[TO-DO ITEM]: Which lines of the entries below hold the word "Australian"? Report each of them.

[THE RECORDS]:
>>>>>
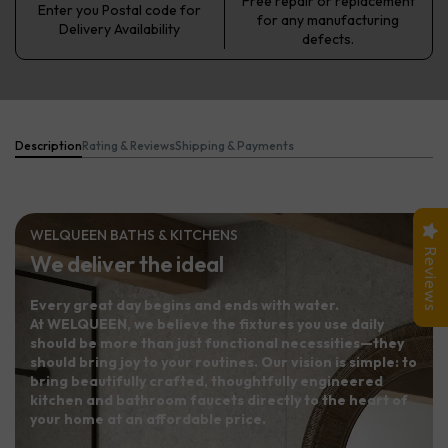
Free repair or replacement
Enter you Postal code for
for any manufacturing
Delivery Availability
defects.
Description
Rating & Reviews
Shipping & Payments
WELQUEEN BATHS & KITCHENS
Reviews
We deliver the ideal
Every great day begins and ends with water.
At WELQUEEN, we believe the fixtures you use daily
should be more than just functional necessities—they
should bring joy to your routines. Our vision is simple: to
bring beautifully crafted, thoughtfully engineered
kitchen and bathroom faucets directly to the heart of
your home at an affordable price.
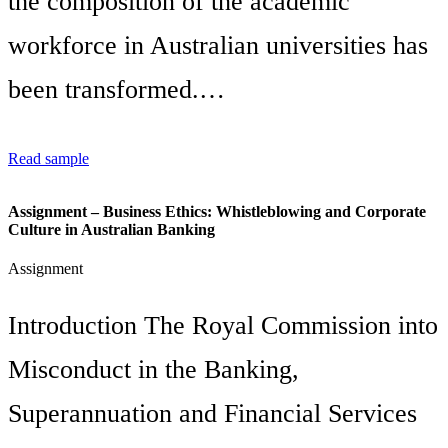
the composition of the academic
workforce in Australian universities has
been transformed.…
Read sample
Assignment – Business Ethics: Whistleblowing and Corporate
Culture in Australian Banking
Assignment
Introduction The Royal Commission into
Misconduct in the Banking,
Superannuation and Financial Services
<<<<<
[RESULT OF THE TASK]:
workforce in Australian universities has
Culture in Australian Banking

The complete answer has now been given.